Pour présenter ce projet collectif, je partirai d’une expérience personnelle. A différentes époques, j’ai été amené à dresser un bilan des travaux sur Jules Verne. La première fois remonte à l’année 1973 à l’époque de la redécouverte de l’œuvre de Jules Verne, puis d’autres occasions se sont présentées à diverses reprises en 1976, en 2001, en 2005 et tout récemment en octobre 2007.[1] En ayant ainsi essayé de présenter plusieurs fois une synthèse de la recherche sur Jules Verne et en regardant l’évolution de ces bilans, je suis frappé par trois tendances de plus en plus marquées.
D’abord, la diversité : les publications sur Jules Verne portent sur tous les sujets imaginables et donnent une véritable impression d’éparpillement. Pour un nouveau lecteur, selon l’ouvrage sur lequel il va tomber (c’est le mot !), il pourra croire que l’œuvre de Verne relève des technologies, de la médecine, de la psychiatrie, etc. Heureusement, il existe aussi de véritables recherches littéraires, publications de documents, etc.
Ensuite, la confusion : il existe souvent dans ces publications une confusion entre le roman et la réalité (on va reprocher à l’auteur de se tromper sur un fait alors qu’il se situe dans le champ de l’imaginaire) et une confusion entre l’œuvre et son auteur. Je le dis encore une fois : l’écrivain Jules Verne qui prend son porte-plume et qui s’assied à son bureau devant une feuille de papier ne se confond pas avec le narrateur qui, à l’intérieur d’un roman, raconte l’histoire et qui appartient, lui, au domaine de la fiction. J’ajoute aussi un phénomène qui prend de l’ampleur : la grande confusion entre les différentes versions des textes (sans aborder la question des manuscrits et des romans posthumes) : bien souvent, il n’est pas précisé de quel texte il est question. Or, nous savons qu’il existe des versions multiples pour un certain nombre de romans de Jules Verne. Par exemple, si l’on étudie ou si l’on écrit la préface d’une réédition de Voyage au centre de la Terre, parle-t-on de la première édition de 1864 ou de la deuxième de 1867 dans laquelle plusieurs chapitres ont été ajoutés ?

----

• _Tâches à réaliser_:
- a) D'après le texte sur Jules Verne, en quelle année remonte le premier bilan des travaux sur Jules Verne ?
- b) Recopiez mot pour mot le passage du texte sur Jules Verne qui va de « D’abord, la diversité » à « de documents, etc. ».
Le matériel qui suit n'a aucun lien avec le texte sur Jules Verne.

• _Données de l'exercice_:
----

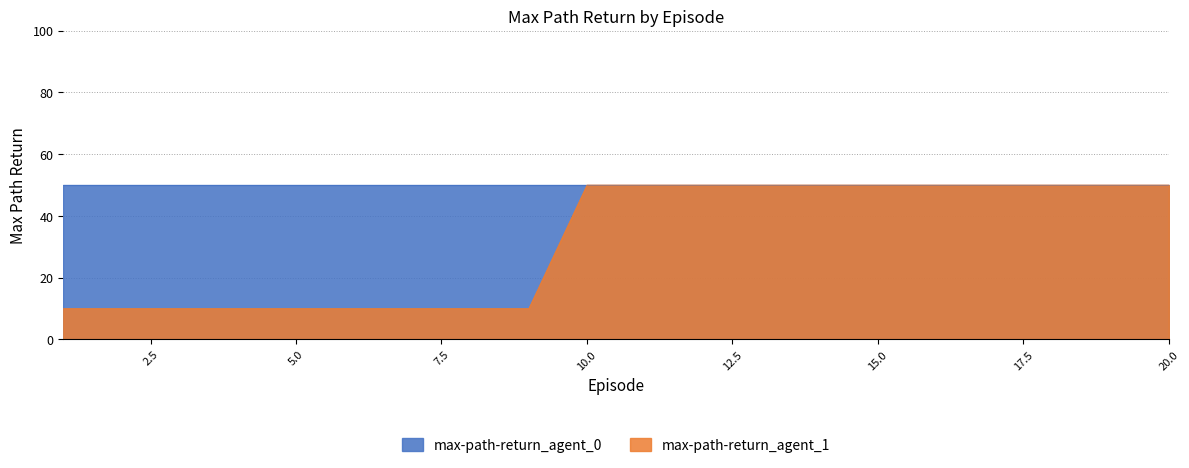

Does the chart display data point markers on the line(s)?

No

----

• _Réponses numérotées_:
- a) En 1973.

- b)
D’abord, la diversité : les publications sur Jules Verne portent sur tous les sujets imaginables et donnent une véritable impression d’éparpillement. Pour un nouveau lecteur, selon l’ouvrage sur lequel il va tomber (c’est le mot !), il pourra croire que l’œuvre de Verne relève des technologies, de la médecine, de la psychiatrie, etc. Heureusement, il existe aussi de véritables recherches littéraires, publications de documents, etc.